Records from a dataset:
• • •
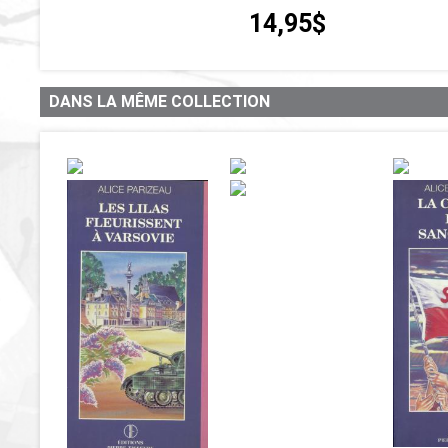
14,95$
DANS LA MÊME COLLECTION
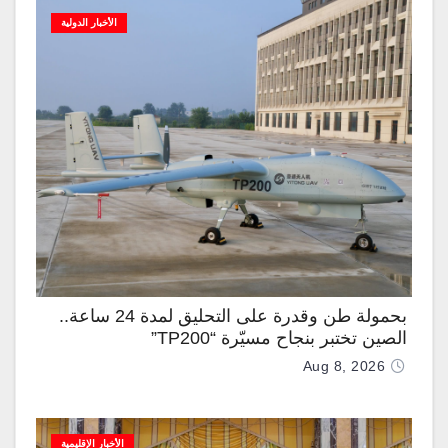
الأخبار الدولية
بحمولة طن وقدرة على التحليق لمدة 24 ساعة..
الصين تختبر بنجاح مسيّرة “TP200”
Aug 8, 2026
الأخبار الإقليمية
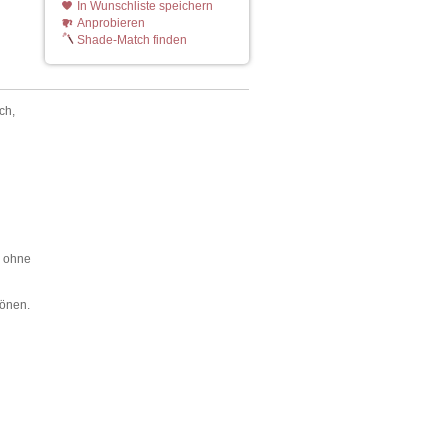
In Wunschliste speichern
Anprobieren
Shade-Match finden
ch,
, ohne
tönen.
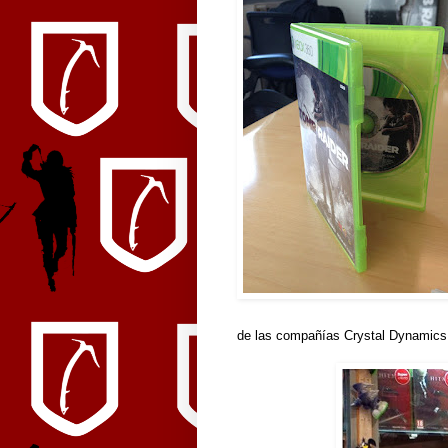
de las compañías Crystal Dynamic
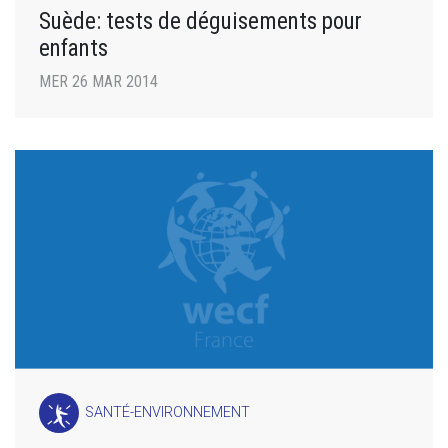
Suède: tests de déguisements pour
enfants
MER 26 MAR 2014
SANTÉ-ENVIRONNEMENT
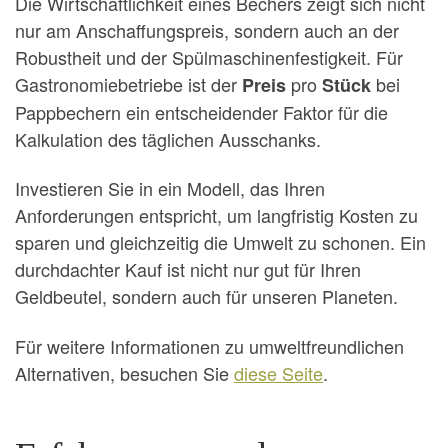
Die Wirtschaftlichkeit eines Bechers zeigt sich nicht
nur am Anschaffungspreis, sondern auch an der
Robustheit und der Spülmaschinenfestigkeit. Für
Gastronomiebetriebe ist der
pro
bei
Preis
Stück
Pappbechern ein entscheidender Faktor für die
Kalkulation des täglichen Ausschanks.
Investieren Sie in ein Modell, das Ihren
Anforderungen entspricht, um langfristig Kosten zu
sparen und gleichzeitig die Umwelt zu schonen. Ein
durchdachter Kauf ist nicht nur gut für Ihren
Geldbeutel, sondern auch für unseren Planeten.
Für weitere Informationen zu umweltfreundlichen
Alternativen, besuchen Sie
diese Seite
.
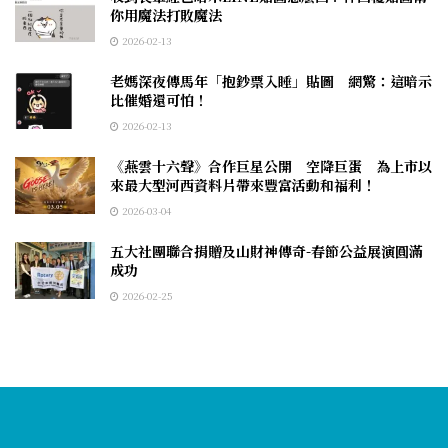
你用魔法打敗魔法
2026-02-13
老媽深夜傳馬年「抱鈔票入睡」貼圖 網驚：這暗示
比催婚還可怕！
2026-02-13
《燕雲十六聲》合作巨星公開 空降巨蛋 為上市以
來最大型河西資料片帶來豐富活動和福利！
2026-03-04
五大社團聯合捐贈及山財神傳奇-春節公益展演圓滿
成功
2026-02-25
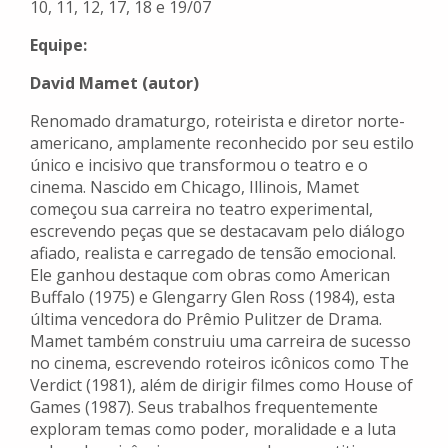
10, 11, 12, 17, 18 e 19/07
Equipe:
David Mamet (autor)
Renomado dramaturgo, roteirista e diretor norte-
americano, amplamente reconhecido por seu estilo
único e incisivo que transformou o teatro e o
cinema. Nascido em Chicago, Illinois, Mamet
começou sua carreira no teatro experimental,
escrevendo peças que se destacavam pelo diálogo
afiado, realista e carregado de tensão emocional.
Ele ganhou destaque com obras como American
Buffalo (1975) e Glengarry Glen Ross (1984), esta
última vencedora do Prêmio Pulitzer de Drama.
Mamet também construiu uma carreira de sucesso
no cinema, escrevendo roteiros icônicos como The
Verdict (1981), além de dirigir filmes como House of
Games (1987). Seus trabalhos frequentemente
exploram temas como poder, moralidade e a luta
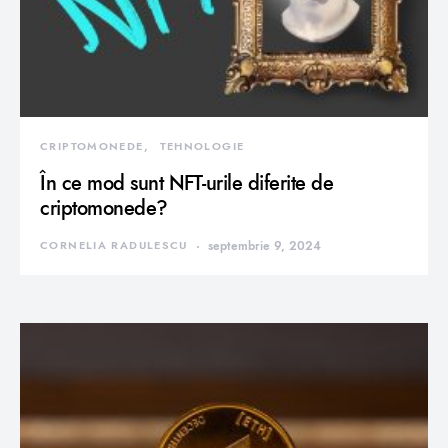
CRIPTOMONEDE
TEHNOLOGIE
În ce mod sunt NFT-urile diferite de
criptomonede?
CORNELIA RADULESCU
septembrie 9, 2024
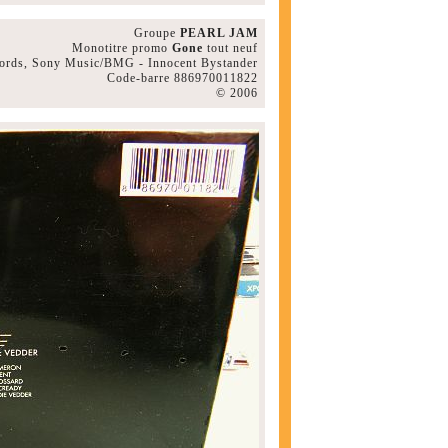
Groupe
PEARL JAM
Monotitre promo
Gone
tout neuf
cords, Sony Music/BMG - Innocent Bystander
Code-barre 886970011822
© 2006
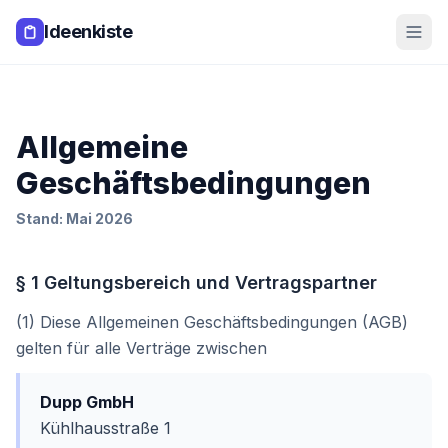
Zum Hauptinhalt springen
Ideenkiste
Allgemeine
Geschäftsbedingungen
Stand: Mai 2026
§ 1 Geltungsbereich und Vertragspartner
(1) Diese Allgemeinen Geschäftsbedingungen (AGB)
gelten für alle Verträge zwischen
Dupp GmbH
Kühlhausstraße 1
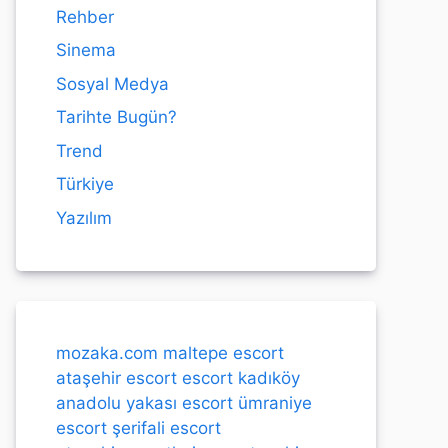
Rehber
Sinema
Sosyal Medya
Tarihte Bugün?
Trend
Türkiye
Yazılım
mozaka.com
maltepe escort
ataşehir escort
escort kadıköy
anadolu yakası escort
ümraniye
escort
şerifali escort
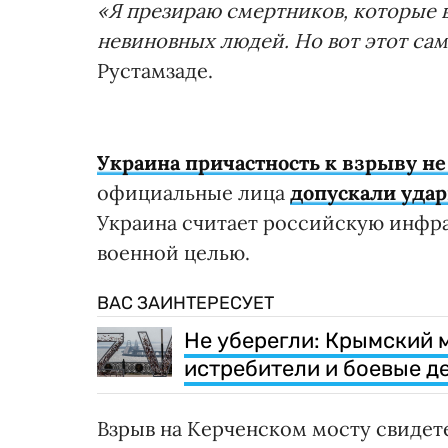
«Я презираю смертников, которые в
невиновных людей. Но вот этот са
Рустамзаде.
Украина причастность к взрыву н
официальные лица
допускали удар
Украина считает российскую инфр
военной целью.
ВАС ЗАИНТЕРЕСУЕТ
Не уберегли: Крымский 
истребители и боевые 
Взрыв на Керченском мосту свидете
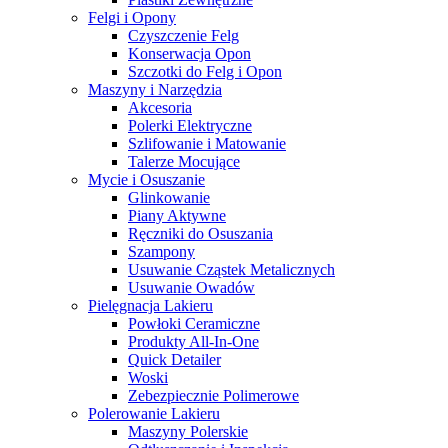
Felgi i Opony
Czyszczenie Felg
Konserwacja Opon
Szczotki do Felg i Opon
Maszyny i Narzędzia
Akcesoria
Polerki Elektryczne
Szlifowanie i Matowanie
Talerze Mocujące
Mycie i Osuszanie
Glinkowanie
Piany Aktywne
Ręczniki do Osuszania
Szampony
Usuwanie Cząstek Metalicznych
Usuwanie Owadów
Pielęgnacja Lakieru
Powłoki Ceramiczne
Produkty All-In-One
Quick Detailer
Woski
Zebezpiecznie Polimerowe
Polerowanie Lakieru
Maszyny Polerskie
• • •
» **Exercise instructions**:
Repeat every line of the records above without changing anything, but leave out the picture markers.

» **Exercise result**:
14,95$
DANS LA MÊME COLLECTION
الأخبار الدولية
بحمولة طن وقدرة على التحليق لمدة 24 ساعة..
الصين تختبر بنجاح مسيّرة “TP200”
Aug 8, 2026
الأخبار الإقليمية
In Wunschliste speichern
Anprobieren
Shade-Match finden
ch,
, ohne
tönen.
de las compañías Crystal Dynamic
Suède: tests de déguisements pour
enfants
MER 26 MAR 2014
SANTÉ-ENVIRONNEMENT
Die Wirtschaftlichkeit eines Bechers zeigt sich nicht
nur am Anschaffungspreis, sondern auch an der
Robustheit und der Spülmaschinenfestigkeit. Für
Gastronomiebetriebe ist der
pro
bei
Preis
Stück
Pappbechern ein entscheidender Faktor für die
Kalkulation des täglichen Ausschanks.
Investieren Sie in ein Modell, das Ihren
Anforderungen entspricht, um langfristig Kosten zu
sparen und gleichzeitig die Umwelt zu schonen. Ein
durchdachter Kauf ist nicht nur gut für Ihren
Geldbeutel, sondern auch für unseren Planeten.
Für weitere Informationen zu umweltfreundlichen
Alternativen, besuchen Sie
diese Seite
.
你用魔法打敗魔法
2026-02-13
老媽深夜傳馬年「抱鈔票入睡」貼圖 網驚：這暗示
比催婚還可怕！
2026-02-13
《燕雲十六聲》合作巨星公開 空降巨蛋 為上市以
來最大型河西資料片帶來豐富活動和福利！
2026-03-04
五大社團聯合捐贈及山財神傳奇-春節公益展演圓滿
成功
2026-02-25
10, 11, 12, 17, 18 e 19/07
Equipe:
David Mamet (autor)
Renomado dramaturgo, roteirista e diretor norte-
americano, amplamente reconhecido por seu estilo
único e incisivo que transformou o teatro e o
cinema. Nascido em Chicago, Illinois, Mamet
começou sua carreira no teatro experimental,
escrevendo peças que se destacavam pelo diálogo
afiado, realista e carregado de tensão emocional.
Ele ganhou destaque com obras como American
Buffalo (1975) e Glengarry Glen Ross (1984), esta
última vencedora do Prêmio Pulitzer de Drama.
Mamet também construiu uma carreira de sucesso
no cinema, escrevendo roteiros icônicos como The
Verdict (1981), além de dirigir filmes como House of
Games (1987). Seus trabalhos frequentemente
exploram temas como poder, moralidade e a luta
CRIPTOMONEDE
TEHNOLOGIE
În ce mod sunt NFT-urile diferite de
criptomonede?
CORNELIA RADULESCU
septembrie 9, 2024
Groupe
PEARL JAM
Monotitre promo
Gone
tout neuf
cords, Sony Music/BMG - Innocent Bystander
Code-barre 886970011822
© 2006
Zum Hauptinhalt springen
Ideenkiste
Allgemeine
Geschäftsbedingungen
Stand: Mai 2026
§ 1 Geltungsbereich und Vertragspartner
(1) Diese Allgemeinen Geschäftsbedingungen (AGB)
gelten für alle Verträge zwischen
Dupp GmbH
Kühlhausstraße 1
Rehber
Sinema
Sosyal Medya
Tarihte Bugün?
Trend
Türkiye
Yazılım
mozaka.com
maltepe escort
ataşehir escort
escort kadıköy
anadolu yakası escort
ümraniye
escort
şerifali escort
«Я презираю смертников, которые в
невиновных людей. Но вот этот са
Рустамзаде.
Украина причастность к взрыву н
официальные лица
допускали удар
Украина считает российскую инфр
военной целью.
ВАС ЗАИНТЕРЕСУЕТ
Не уберегли: Крымский 
истребители и боевые 
Взрыв на Керченском мосту свидете
Felgi i Opony
Czyszczenie Felg
Konserwacja Opon
Szczotki do Felg i Opon
Maszyny i Narzędzia
Akcesoria
Polerki Elektryczne
Szlifowanie i Matowanie
Talerze Mocujące
Mycie i Osuszanie
Glinkowanie
Piany Aktywne
Ręczniki do Osuszania
Szampony
Usuwanie Cząstek Metalicznych
Usuwanie Owadów
Pielęgnacja Lakieru
Powłoki Ceramiczne
Produkty All-In-One
Quick Detailer
Woski
Zebezpiecznie Polimerowe
Polerowanie Lakieru
Maszyny Polerskie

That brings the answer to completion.